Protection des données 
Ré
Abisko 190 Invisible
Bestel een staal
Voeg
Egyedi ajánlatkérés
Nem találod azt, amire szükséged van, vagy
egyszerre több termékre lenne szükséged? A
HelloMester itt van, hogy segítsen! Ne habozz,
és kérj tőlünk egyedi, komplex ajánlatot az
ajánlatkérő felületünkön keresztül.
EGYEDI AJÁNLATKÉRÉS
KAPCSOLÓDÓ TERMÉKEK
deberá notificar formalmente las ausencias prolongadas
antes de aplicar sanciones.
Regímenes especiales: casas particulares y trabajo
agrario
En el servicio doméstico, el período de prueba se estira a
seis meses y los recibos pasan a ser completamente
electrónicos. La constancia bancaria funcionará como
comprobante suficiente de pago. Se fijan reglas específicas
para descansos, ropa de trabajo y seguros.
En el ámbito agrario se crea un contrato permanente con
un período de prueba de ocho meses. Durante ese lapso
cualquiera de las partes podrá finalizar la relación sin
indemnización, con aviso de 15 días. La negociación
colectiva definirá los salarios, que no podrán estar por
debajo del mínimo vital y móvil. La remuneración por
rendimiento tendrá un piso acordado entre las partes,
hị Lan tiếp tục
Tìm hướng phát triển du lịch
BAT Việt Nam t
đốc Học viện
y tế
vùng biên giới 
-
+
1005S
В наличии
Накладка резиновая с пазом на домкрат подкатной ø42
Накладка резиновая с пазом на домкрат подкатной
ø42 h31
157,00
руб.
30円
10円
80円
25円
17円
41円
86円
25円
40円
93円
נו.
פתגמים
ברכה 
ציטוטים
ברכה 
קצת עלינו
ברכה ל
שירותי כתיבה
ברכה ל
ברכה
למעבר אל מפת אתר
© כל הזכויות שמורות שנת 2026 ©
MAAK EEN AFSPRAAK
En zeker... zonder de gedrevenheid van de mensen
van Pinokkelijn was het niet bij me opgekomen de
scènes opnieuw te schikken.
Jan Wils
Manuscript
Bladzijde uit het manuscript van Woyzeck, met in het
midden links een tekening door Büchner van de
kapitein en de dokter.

■ **PROBLEM TO WORK ON**
Each line of the records above must be copied exactly.

■ **RESPONSE**
Protection des données 
Ré
Abisko 190 Invisible
Bestel een staal
Voeg
Egyedi ajánlatkérés
Nem találod azt, amire szükséged van, vagy
egyszerre több termékre lenne szükséged? A
HelloMester itt van, hogy segítsen! Ne habozz,
és kérj tőlünk egyedi, komplex ajánlatot az
ajánlatkérő felületünkön keresztül.
EGYEDI AJÁNLATKÉRÉS
KAPCSOLÓDÓ TERMÉKEK
deberá notificar formalmente las ausencias prolongadas
antes de aplicar sanciones.
Regímenes especiales: casas particulares y trabajo
agrario
En el servicio doméstico, el período de prueba se estira a
seis meses y los recibos pasan a ser completamente
electrónicos. La constancia bancaria funcionará como
comprobante suficiente de pago. Se fijan reglas específicas
para descansos, ropa de trabajo y seguros.
En el ámbito agrario se crea un contrato permanente con
un período de prueba de ocho meses. Durante ese lapso
cualquiera de las partes podrá finalizar la relación sin
indemnización, con aviso de 15 días. La negociación
colectiva definirá los salarios, que no podrán estar por
debajo del mínimo vital y móvil. La remuneración por
rendimiento tendrá un piso acordado entre las partes,
hị Lan tiếp tục
Tìm hướng phát triển du lịch
BAT Việt Nam t
đốc Học viện
y tế
vùng biên giới 
-
+
1005S
В наличии
Накладка резиновая с пазом на домкрат подкатной ø42
Накладка резиновая с пазом на домкрат подкатной
ø42 h31
157,00
руб.
30円
10円
80円
25円
17円
41円
86円
25円
40円
93円
נו.
פתגמים
ברכה 
ציטוטים
ברכה 
קצת עלינו
ברכה ל
שירותי כתיבה
ברכה ל
ברכה
למעבר אל מפת אתר
© כל הזכויות שמורות שנת 2026 ©
MAAK EEN AFSPRAAK
En zeker... zonder de gedrevenheid van de mensen
van Pinokkelijn was het niet bij me opgekomen de
scènes opnieuw te schikken.
Jan Wils
Manuscript
Bladzijde uit het manuscript van Woyzeck, met in het
midden links een tekening door Büchner van de
kapitein en de dokter.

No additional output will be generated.